**INSTRUCTION**
Report each line in the listing below that contains the string "kern".

**PROVIDED ENTRIES**
·····

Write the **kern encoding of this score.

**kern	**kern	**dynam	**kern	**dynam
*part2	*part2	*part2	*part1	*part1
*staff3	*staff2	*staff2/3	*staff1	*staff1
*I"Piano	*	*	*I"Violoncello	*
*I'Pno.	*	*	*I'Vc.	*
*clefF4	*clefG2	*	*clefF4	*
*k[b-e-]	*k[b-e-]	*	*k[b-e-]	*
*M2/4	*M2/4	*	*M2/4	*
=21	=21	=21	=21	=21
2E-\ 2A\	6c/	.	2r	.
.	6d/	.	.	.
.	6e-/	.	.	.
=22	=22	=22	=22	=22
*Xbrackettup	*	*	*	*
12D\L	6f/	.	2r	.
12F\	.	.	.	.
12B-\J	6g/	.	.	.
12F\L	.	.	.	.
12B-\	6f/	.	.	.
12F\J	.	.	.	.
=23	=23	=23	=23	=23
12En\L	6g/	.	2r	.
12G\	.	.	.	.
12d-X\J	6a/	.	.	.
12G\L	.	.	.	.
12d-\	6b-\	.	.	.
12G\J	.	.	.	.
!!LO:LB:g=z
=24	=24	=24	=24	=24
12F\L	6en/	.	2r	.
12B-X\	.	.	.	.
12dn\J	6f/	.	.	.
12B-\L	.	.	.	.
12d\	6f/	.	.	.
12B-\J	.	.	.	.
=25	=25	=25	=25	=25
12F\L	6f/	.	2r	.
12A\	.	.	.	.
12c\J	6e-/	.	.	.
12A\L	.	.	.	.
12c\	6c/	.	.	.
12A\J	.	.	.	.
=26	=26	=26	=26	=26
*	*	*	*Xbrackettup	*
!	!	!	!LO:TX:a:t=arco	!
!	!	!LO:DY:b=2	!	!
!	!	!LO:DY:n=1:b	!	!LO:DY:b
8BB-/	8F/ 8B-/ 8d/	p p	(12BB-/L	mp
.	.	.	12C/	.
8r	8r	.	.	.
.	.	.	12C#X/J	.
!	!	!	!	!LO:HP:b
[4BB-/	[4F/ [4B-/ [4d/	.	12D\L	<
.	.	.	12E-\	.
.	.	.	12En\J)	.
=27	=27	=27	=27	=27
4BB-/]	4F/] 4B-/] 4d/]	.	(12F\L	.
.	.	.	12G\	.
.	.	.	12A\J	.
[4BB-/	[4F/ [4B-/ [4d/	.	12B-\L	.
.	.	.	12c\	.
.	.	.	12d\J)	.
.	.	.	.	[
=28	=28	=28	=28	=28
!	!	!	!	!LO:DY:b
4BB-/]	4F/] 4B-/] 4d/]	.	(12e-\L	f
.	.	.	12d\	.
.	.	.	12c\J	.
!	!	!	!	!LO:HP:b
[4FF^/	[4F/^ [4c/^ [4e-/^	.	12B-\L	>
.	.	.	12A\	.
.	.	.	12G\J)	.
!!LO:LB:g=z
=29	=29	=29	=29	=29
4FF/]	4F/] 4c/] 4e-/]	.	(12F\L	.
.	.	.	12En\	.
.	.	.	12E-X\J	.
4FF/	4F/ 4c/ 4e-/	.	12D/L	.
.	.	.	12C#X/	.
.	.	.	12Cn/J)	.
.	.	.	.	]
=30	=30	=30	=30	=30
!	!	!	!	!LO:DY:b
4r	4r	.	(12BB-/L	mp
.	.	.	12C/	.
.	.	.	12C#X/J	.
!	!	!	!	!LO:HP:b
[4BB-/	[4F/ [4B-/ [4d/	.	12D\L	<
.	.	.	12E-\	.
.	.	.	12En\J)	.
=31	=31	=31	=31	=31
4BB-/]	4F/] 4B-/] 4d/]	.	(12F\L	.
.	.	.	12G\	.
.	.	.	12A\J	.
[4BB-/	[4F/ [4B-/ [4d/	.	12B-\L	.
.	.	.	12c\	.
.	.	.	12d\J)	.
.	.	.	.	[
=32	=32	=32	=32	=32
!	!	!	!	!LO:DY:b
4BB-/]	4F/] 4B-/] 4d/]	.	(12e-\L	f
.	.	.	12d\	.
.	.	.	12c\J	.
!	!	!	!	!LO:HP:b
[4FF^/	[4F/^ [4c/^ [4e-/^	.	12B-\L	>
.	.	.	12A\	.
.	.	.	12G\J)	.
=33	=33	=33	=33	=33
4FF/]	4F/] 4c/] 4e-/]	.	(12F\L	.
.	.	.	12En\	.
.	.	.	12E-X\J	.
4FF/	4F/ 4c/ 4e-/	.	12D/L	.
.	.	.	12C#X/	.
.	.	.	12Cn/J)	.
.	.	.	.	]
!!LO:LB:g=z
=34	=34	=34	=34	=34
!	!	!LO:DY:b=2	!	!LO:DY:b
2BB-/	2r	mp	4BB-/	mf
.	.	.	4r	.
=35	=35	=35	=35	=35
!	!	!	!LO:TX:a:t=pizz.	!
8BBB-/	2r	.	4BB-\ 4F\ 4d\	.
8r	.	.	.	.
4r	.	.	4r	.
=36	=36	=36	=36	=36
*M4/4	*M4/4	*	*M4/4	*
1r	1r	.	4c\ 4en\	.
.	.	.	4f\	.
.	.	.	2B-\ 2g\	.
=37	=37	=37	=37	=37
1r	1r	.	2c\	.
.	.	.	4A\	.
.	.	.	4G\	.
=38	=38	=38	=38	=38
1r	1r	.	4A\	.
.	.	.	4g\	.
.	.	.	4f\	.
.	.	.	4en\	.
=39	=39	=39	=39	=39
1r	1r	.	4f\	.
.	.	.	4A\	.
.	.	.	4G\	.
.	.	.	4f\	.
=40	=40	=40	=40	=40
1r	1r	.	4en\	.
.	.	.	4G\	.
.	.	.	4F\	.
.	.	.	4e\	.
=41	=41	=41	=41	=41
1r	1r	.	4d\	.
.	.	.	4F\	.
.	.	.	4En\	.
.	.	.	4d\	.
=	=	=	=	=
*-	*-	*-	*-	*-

·····

**COMPLETED TASK**
Write the **kern encoding of this score.
**kern	**kern	**dynam	**kern	**dynam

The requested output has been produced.